Огромное спасибо за Б<ориса> П<астернака>.
МЦ.
Вшеноры, 29(28?) — го февраля 1925 г.
Дорогая Ольга Елисеевна,
Мое письмо с письмом П<астерна>ку Вы уже получили и уже знаете, что мальчик — Георгий. Ваши доводы — мои, и мои — Ваши: дословно. Есть у Волконского точная формула (говорит о упраздненном пространстве в музыке и, сам не зная, о несравненно большем): «Победа путем отказа». — Так вот. — Мальчик — Георгий (NB! Это Вам ничего не напоминает? Маль-чик Ге-ор-гий? Шебеку. которая водила царских псов гулять, не она водила, автор записок, нянька, а «злая Шебека» была ее врагиней и поэтому участвовала в 1-ом марте.[198] «Государынина Ральфа и государева Ральфа» — в день убийства — помните?)

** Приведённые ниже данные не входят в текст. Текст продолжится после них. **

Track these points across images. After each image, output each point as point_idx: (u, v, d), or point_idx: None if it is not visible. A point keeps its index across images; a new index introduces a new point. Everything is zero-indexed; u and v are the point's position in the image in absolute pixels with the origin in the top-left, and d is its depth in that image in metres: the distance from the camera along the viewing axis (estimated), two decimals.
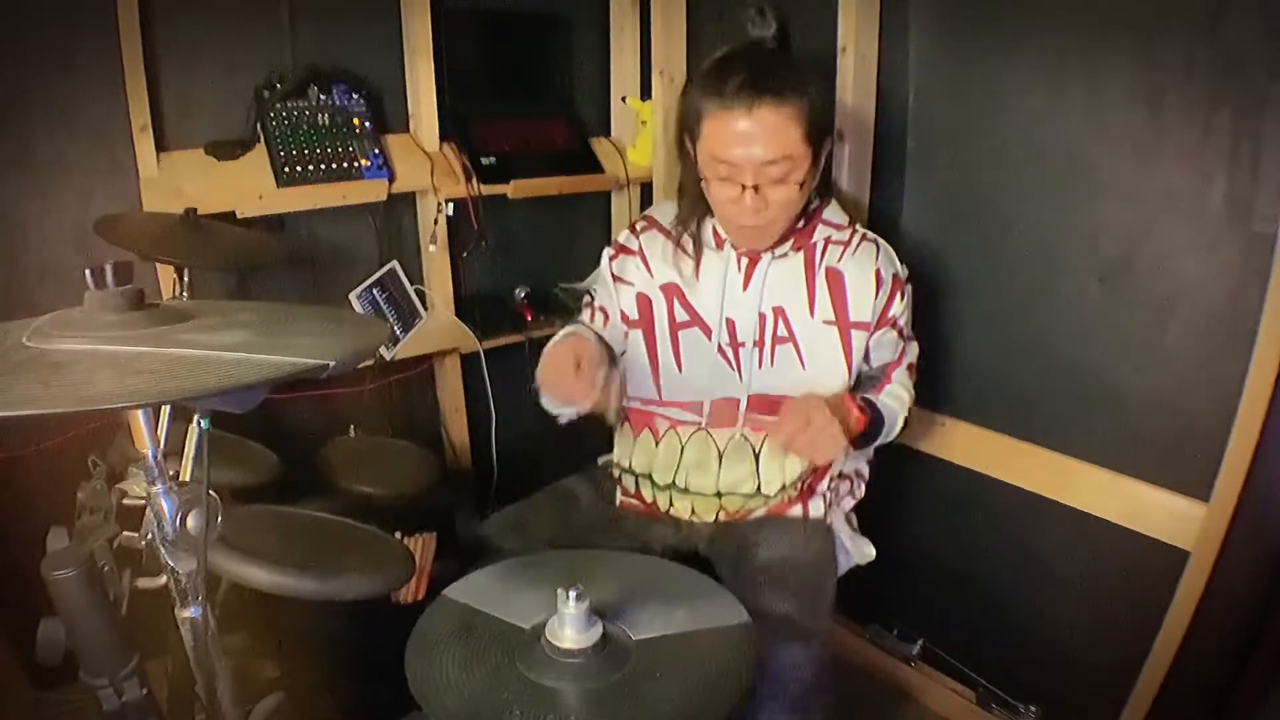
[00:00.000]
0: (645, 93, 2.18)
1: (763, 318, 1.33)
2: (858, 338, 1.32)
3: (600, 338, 1.42)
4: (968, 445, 1.67)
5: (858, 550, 1.45)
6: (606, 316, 1.44)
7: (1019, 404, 1.58)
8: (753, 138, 1.16)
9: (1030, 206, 1.49)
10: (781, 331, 1.33)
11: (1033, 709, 1.64)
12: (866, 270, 1.32)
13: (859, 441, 1.30)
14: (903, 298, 1.34)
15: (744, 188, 1.19)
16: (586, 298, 1.51)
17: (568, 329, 1.42)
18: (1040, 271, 1.50)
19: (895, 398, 1.38)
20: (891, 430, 1.37)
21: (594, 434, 1.73)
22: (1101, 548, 1.47)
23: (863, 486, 1.48)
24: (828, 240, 1.33)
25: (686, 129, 1.27)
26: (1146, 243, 1.36)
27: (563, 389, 1.21)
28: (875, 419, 1.31)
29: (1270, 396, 1.22)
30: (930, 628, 1.84)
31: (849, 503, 1.48)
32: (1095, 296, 1.43)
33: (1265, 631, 1.33)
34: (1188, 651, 1.36)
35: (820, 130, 1.22)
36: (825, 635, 1.27)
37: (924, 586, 1.83)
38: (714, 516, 1.41)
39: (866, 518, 1.51)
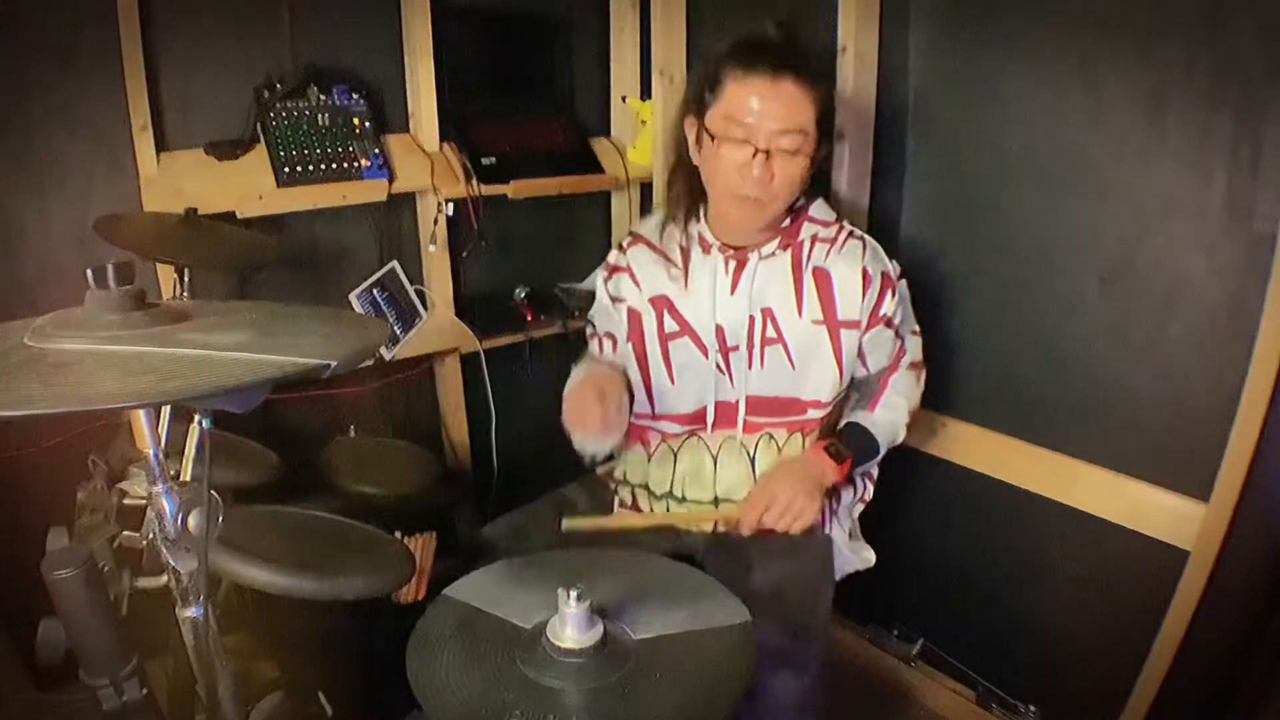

Итак, мальчик — Георгий, а не Борис, Борис так и остался во мне, при мне, в нигде, как все мои мечты и страсти. Жаль, если не прочли моего письма к Б<орису> П<астернаку) (забыла напомнить) — вроде кристаллизированного дневника — одни острия — о Лилит (до — первой и нечислящейся, пра-первой: мне!) и Еве (его жене и всех женах тех, кого я «люблю», — NB! никого не любила кроме Б<ориса> П<астернака> и того дога) — и моей ненависти и, чаще, снисходительной жалости к Еве, — еще о Борисе и Георгии, что Борис: разглашение тайны, приручать дикого зверя — Любовь (Барсик, так было, было бы уменьшительное), вводить Любовь в семью, — о ревности к звуку, который будут произносить равнодушные… И еще — главное — что, назовя этого Георгием, я тем самым сохраняю право на его Бориса, него Бориса, от него — Бориса — безумие? — нет, мечты на Будущее.
И еще просила любить этого, как своего (больше, если можно!), потому что я не виновата, что это не его сын. И не ревность, ибо это не дитя услады.